In the wake of Ray Rice‘s two-game suspension as a result of a domestic abuse incident with his then-fiancée, and the backlash to that decision, the NFL has announced a new policy on domestic violence, reports Jane McManus of According to McManus (via Twitter), the league sent out a letter to owners today, indicating that violating the NFL’s new domestic policy would result in a six-game penalty for a first offense, with a second offense resulting in a lifetime ban.

Within the letter to owners, commissioner Roger Goodell admits that he “didn’t get it right” when he suspended Rice for just two games, tweets McManus. The disparity between Rice’s two-game ban and the year-long suspension for Josh Gordon, who failed a marijuana test, existed in large part because the NFL didn’t have a specific policy in place for incidents of domestic violence.
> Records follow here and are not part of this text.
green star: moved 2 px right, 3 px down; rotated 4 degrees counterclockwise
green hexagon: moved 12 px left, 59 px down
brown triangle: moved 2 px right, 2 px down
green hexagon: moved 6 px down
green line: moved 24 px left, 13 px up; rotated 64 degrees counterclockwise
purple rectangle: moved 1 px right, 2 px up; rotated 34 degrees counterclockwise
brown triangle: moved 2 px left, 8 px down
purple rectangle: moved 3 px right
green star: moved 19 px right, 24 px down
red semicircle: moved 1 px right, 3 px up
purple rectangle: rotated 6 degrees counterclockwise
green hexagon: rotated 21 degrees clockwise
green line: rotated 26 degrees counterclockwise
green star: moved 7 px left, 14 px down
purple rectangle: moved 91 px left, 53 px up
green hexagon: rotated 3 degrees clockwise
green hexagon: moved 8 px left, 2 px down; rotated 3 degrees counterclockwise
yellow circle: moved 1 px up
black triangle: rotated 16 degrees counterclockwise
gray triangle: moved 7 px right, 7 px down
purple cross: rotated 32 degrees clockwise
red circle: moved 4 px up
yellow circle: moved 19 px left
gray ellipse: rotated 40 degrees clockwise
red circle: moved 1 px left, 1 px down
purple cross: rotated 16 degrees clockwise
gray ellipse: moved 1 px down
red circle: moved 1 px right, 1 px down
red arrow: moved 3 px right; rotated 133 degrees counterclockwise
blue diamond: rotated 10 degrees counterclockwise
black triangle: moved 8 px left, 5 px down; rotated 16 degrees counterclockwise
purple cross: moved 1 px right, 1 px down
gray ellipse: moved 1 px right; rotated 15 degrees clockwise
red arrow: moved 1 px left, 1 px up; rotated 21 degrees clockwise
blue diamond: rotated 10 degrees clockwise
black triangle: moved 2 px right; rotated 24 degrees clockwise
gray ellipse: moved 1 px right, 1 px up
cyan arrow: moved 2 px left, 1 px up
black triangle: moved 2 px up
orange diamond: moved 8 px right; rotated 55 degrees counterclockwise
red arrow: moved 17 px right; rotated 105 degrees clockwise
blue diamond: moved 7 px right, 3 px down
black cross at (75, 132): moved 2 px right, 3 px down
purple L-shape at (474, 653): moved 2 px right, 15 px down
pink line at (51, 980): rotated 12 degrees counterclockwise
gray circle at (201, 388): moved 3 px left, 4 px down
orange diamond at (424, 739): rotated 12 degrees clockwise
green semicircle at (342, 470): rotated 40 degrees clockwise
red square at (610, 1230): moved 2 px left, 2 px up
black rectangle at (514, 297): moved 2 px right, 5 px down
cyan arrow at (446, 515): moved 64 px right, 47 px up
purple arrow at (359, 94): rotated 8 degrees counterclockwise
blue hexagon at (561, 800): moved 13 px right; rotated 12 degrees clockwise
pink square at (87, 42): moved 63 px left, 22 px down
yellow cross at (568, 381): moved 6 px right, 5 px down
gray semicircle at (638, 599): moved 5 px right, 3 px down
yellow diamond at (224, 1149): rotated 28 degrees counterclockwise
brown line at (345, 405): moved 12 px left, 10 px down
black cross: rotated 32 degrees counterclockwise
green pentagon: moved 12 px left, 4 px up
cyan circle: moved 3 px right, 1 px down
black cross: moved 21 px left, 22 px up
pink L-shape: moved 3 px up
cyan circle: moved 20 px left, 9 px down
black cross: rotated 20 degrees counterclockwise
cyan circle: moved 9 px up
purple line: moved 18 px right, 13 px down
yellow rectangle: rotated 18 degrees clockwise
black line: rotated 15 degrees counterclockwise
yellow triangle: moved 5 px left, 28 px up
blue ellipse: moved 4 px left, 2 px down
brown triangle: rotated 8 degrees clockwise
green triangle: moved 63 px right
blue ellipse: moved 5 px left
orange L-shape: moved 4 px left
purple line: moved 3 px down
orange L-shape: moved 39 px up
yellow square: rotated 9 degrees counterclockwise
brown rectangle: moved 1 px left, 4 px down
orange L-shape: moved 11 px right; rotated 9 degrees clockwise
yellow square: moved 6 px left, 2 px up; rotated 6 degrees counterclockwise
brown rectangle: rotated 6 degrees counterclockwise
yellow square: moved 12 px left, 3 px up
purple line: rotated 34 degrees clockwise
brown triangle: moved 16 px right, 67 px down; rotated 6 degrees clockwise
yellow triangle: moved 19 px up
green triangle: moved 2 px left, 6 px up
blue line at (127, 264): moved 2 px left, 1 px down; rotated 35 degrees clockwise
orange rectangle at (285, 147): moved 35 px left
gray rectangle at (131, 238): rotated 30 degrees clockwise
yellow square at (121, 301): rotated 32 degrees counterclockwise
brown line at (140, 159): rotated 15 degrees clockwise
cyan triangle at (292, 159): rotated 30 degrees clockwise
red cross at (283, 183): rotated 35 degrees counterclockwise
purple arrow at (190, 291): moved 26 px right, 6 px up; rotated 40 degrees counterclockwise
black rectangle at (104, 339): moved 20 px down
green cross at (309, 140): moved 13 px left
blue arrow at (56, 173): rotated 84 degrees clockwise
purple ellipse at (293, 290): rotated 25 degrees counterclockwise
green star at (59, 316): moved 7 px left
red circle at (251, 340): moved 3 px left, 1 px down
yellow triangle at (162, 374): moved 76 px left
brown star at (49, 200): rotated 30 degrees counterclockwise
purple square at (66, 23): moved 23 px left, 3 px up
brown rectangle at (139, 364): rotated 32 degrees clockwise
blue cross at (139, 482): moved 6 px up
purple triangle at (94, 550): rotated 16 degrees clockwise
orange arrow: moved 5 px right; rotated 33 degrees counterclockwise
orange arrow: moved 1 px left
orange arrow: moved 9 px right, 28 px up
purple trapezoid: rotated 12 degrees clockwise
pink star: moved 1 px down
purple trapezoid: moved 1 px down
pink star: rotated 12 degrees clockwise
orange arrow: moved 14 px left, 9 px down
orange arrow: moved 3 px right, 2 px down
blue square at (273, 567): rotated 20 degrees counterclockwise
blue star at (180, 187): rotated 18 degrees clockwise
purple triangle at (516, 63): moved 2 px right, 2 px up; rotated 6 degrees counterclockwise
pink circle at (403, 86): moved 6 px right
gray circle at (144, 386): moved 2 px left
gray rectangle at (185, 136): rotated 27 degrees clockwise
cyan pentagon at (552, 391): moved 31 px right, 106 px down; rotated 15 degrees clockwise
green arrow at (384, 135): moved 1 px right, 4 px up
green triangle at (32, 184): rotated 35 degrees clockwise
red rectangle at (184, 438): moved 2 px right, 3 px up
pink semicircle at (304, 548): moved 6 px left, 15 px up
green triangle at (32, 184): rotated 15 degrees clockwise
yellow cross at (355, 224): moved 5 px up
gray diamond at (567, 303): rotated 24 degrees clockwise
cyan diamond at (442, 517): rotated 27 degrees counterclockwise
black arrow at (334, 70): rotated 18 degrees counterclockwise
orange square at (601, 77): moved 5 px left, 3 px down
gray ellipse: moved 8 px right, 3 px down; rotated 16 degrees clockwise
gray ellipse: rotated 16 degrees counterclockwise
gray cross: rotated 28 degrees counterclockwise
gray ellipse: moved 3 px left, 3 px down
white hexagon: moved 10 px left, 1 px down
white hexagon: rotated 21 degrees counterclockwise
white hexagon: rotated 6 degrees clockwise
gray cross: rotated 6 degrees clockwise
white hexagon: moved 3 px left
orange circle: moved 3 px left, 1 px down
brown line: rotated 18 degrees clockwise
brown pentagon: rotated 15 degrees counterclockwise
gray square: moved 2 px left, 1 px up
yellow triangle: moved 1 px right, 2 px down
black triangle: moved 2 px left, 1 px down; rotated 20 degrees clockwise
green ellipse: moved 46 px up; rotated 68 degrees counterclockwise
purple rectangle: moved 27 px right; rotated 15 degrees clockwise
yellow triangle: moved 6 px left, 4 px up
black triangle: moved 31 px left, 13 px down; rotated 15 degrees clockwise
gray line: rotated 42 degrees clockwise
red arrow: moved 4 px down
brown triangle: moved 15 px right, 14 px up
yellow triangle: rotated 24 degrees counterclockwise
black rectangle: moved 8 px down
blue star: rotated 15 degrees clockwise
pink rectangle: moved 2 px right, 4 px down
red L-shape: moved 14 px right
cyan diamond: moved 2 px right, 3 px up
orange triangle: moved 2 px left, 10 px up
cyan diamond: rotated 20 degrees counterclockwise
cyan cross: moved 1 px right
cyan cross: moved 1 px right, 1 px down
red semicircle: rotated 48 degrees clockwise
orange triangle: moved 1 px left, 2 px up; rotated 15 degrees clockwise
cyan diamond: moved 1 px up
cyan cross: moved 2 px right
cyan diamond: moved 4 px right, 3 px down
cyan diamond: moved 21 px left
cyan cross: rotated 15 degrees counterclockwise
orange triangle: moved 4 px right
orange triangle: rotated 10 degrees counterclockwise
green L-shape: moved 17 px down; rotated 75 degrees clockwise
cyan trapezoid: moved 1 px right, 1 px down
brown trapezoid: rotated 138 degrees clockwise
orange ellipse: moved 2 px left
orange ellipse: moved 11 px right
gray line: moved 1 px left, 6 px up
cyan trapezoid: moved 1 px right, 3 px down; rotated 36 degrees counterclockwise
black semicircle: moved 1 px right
The new measures provide a clearer guideline for what sort of punishment can be expected for players involved in domestic incidents.

The new disciplinary consequences, which apply to all league personnel rather than just players (Twitter link via Adam Schefter of, don’t require the NFLPA’s approval, since they fall under the personal conduct umbrella, tweets Tom Pelissero of USA Today. As our Dallas Robinson wrote earlier this month, when it was reported that the league was looking to institute harsher penalties for domestic violence, it would have been hard to imagine the NFLPA opposing a policy that increases the consequences for abusers.

According to the NFL’s announcement, the penalty for first-time offenders could be more than six games, depending on “mitigating factors.” As McManus tweets, any second-time offender who received a lifetime ban could attempt to apply for reinstatement.

We heard just a couple weeks ago that the NFL was seeking the input of outside groups with expertise on the issue of domestic violence in the hopes of unveiling a revamped program dedicated to the issue, which would focus on “everything from education, training, assistance and enhanced discipline.” The league didn’t waste much time in instituting that new program.